> [DIRECTIVE] Reproduce the items word for word from the line holding "Total Pairs" through the end of the items, both included. Leave the pictures out.

> [GIVEN RECORDS]
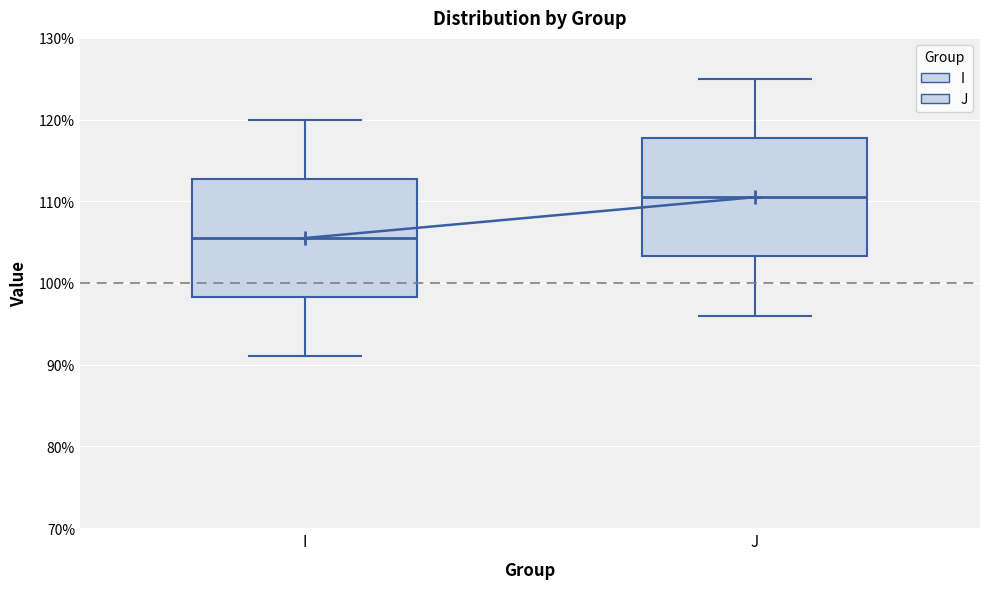

Where does the upper whisker of the box for I end on the y-axis? The values are not printed on the chart, so give them approximately, as read against the axis.

120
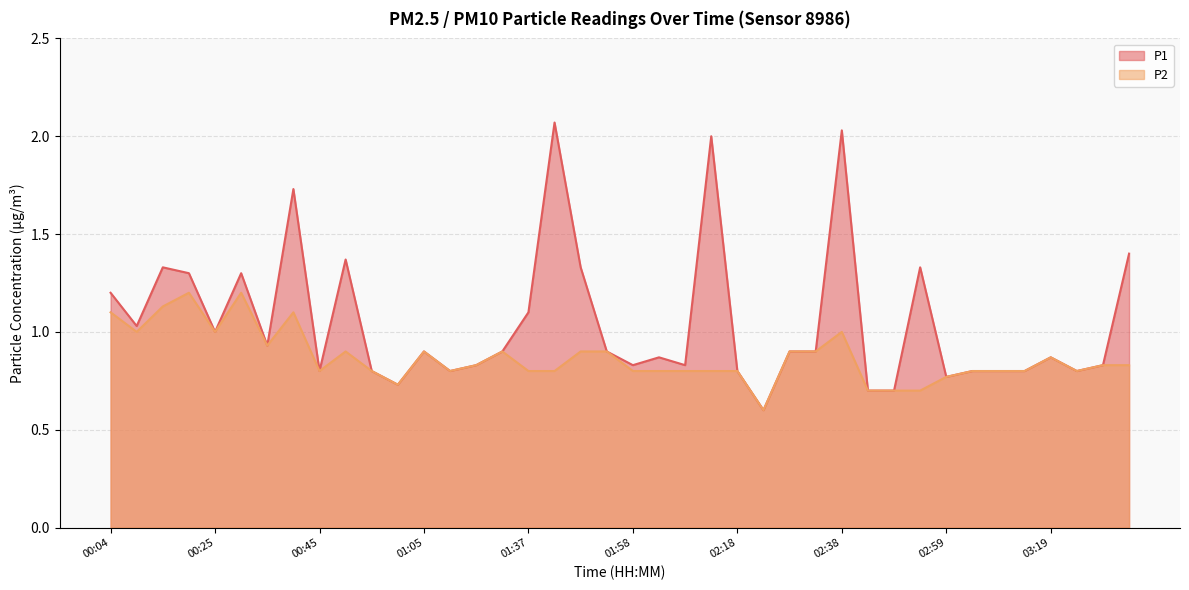

Where is the first local minimum for P1?

00:09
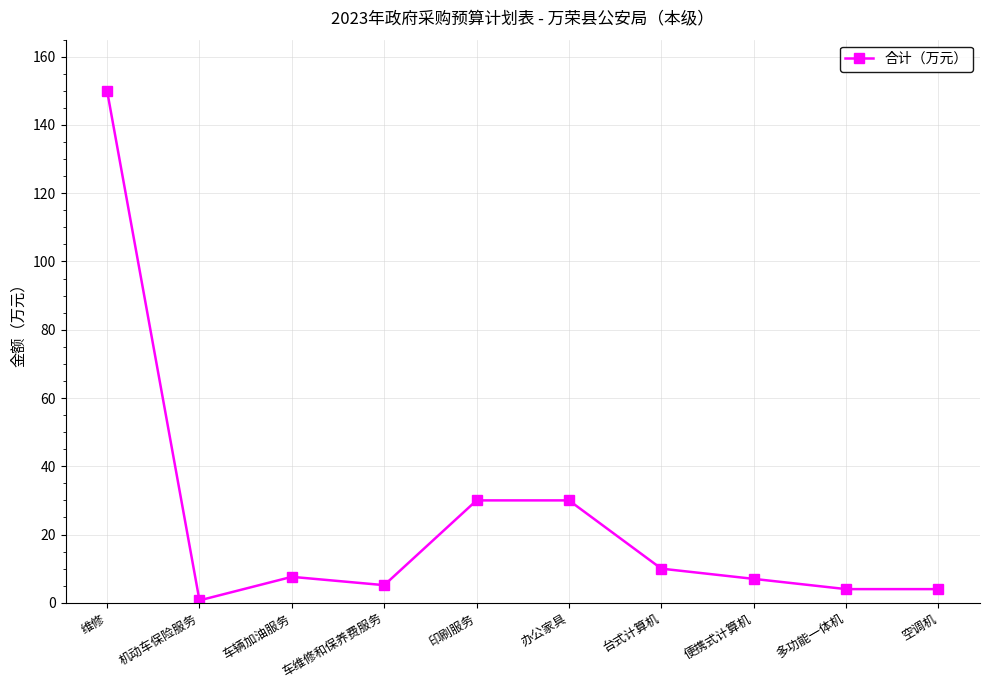

Where is the first local minimum?

机动车保险服务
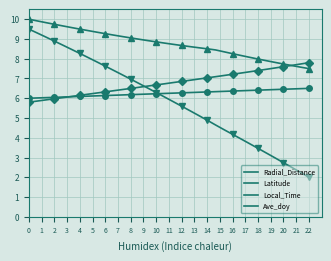

List the series in order of their peak value, lowest first.

Ave_doy, Local_Time, Latitude, Radial_Distance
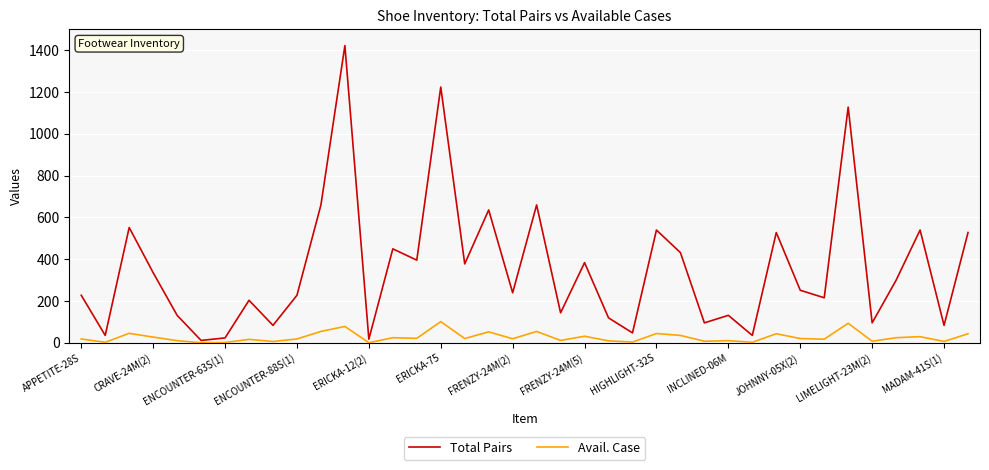

Which series has the largest total across all categories?

Total Pairs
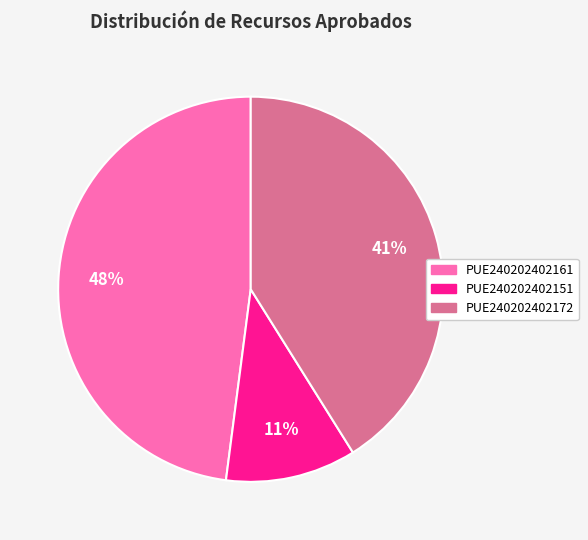

Does any single category account for the majority?

No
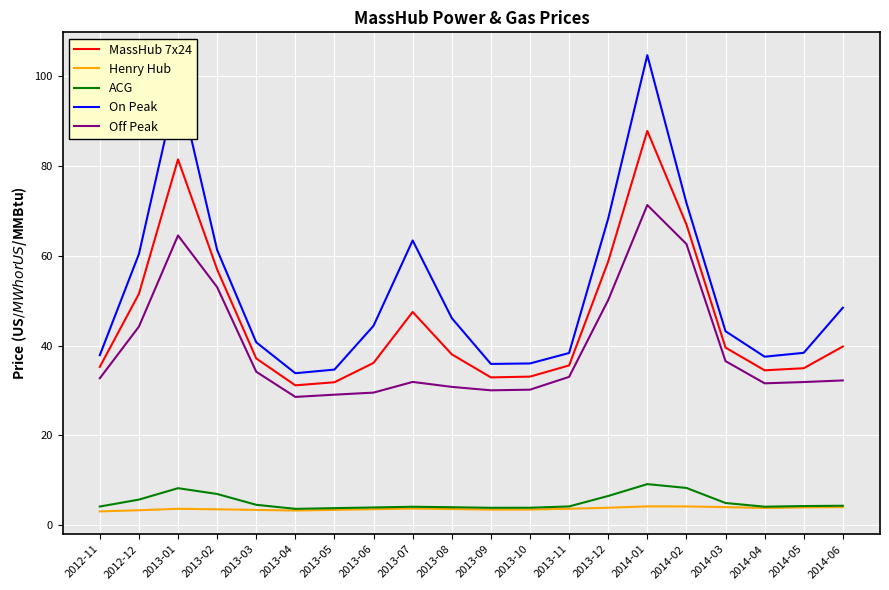

What is the greatest value displayed?

104.7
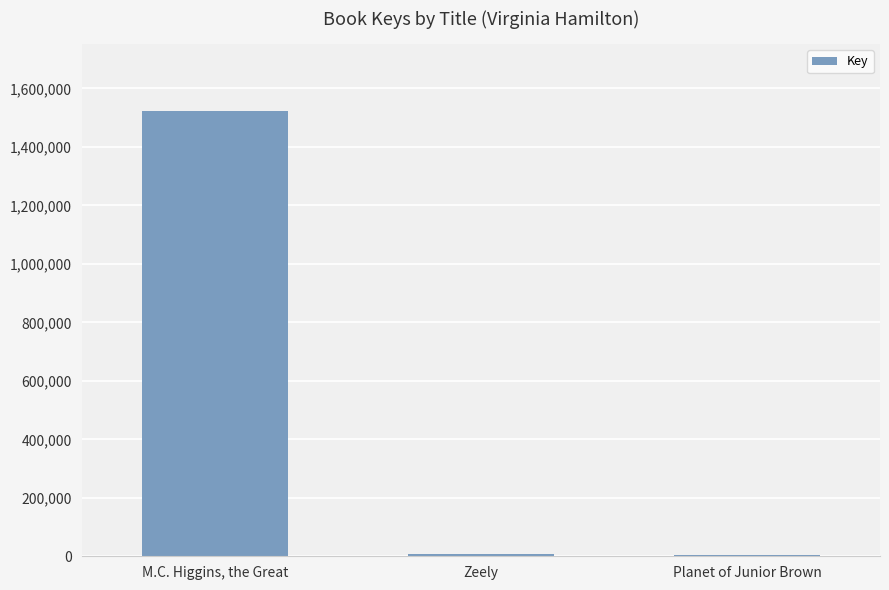

List the labels in order of value, smallest first.

Planet of Junior Brown, Zeely, M.C. Higgins, the Great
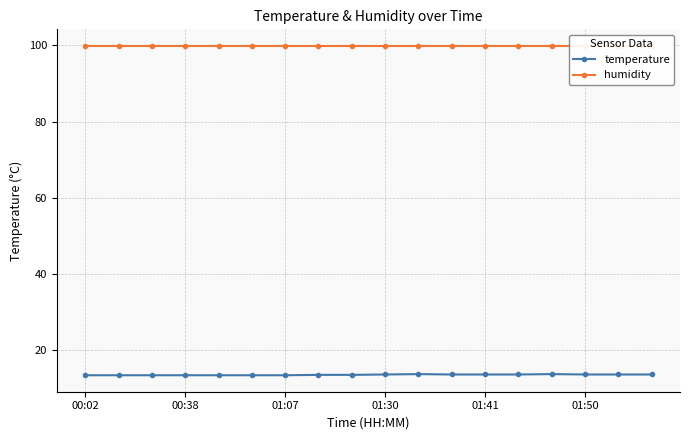

The temperature series shows 13.5 at 8. True or false?

True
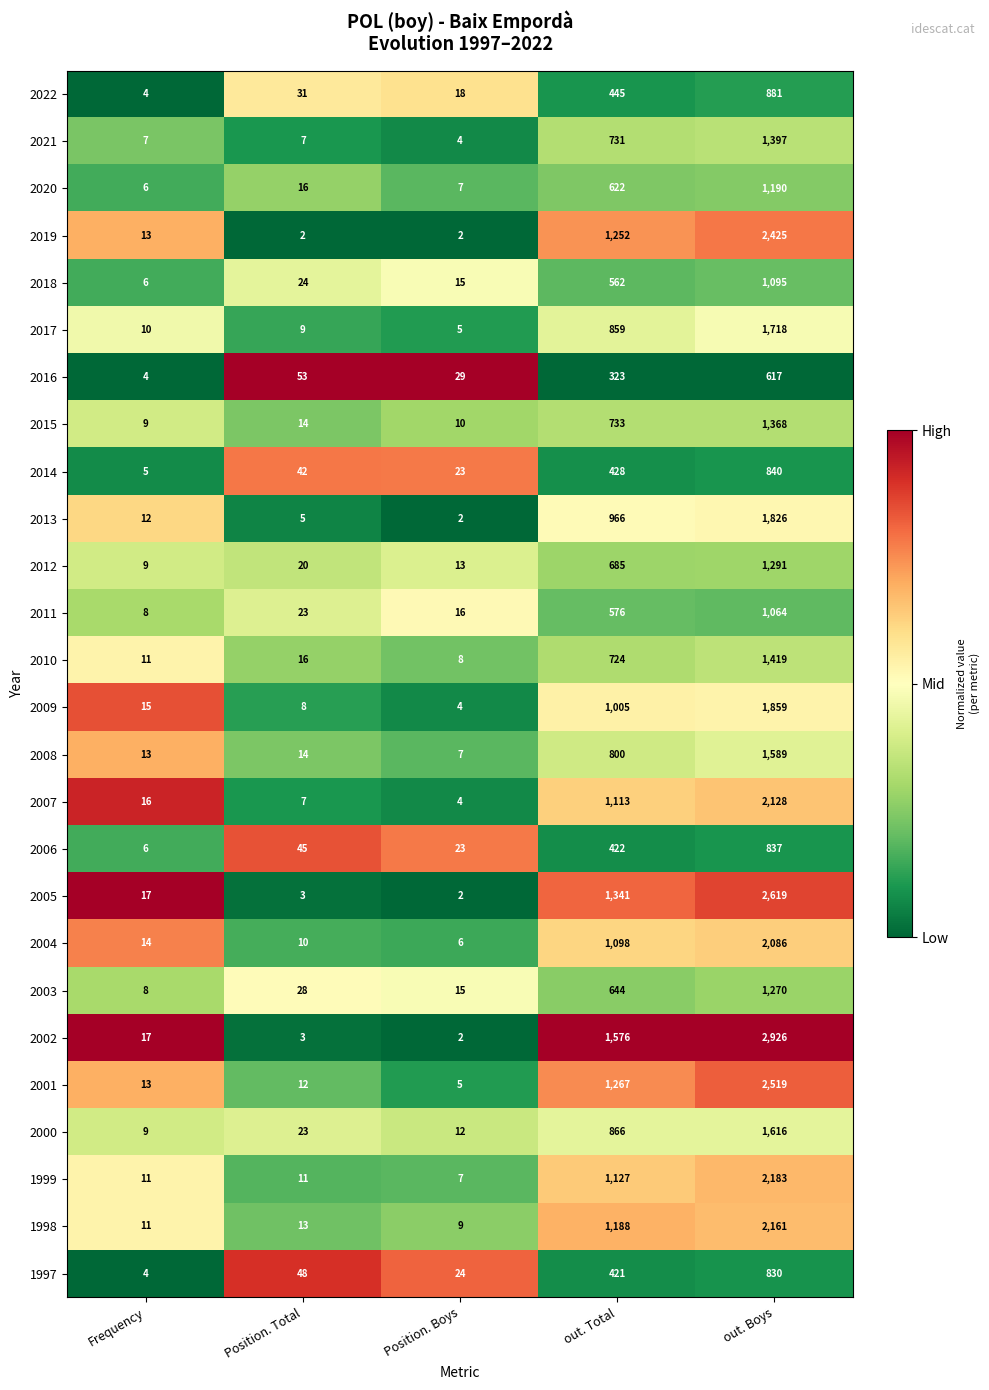

True or false: 2004 has a value of 388 at out. Total.

False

> [RESULT OF THIS EXERCISE]
Total Pairs

Does any single category account for the majority?

No

What is the greatest value displayed?

104.7

List the labels in order of value, smallest first.

Planet of Junior Brown, Zeely, M.C. Higgins, the Great

The temperature series shows 13.5 at 8. True or false?

True

True or false: 2004 has a value of 388 at out. Total.

False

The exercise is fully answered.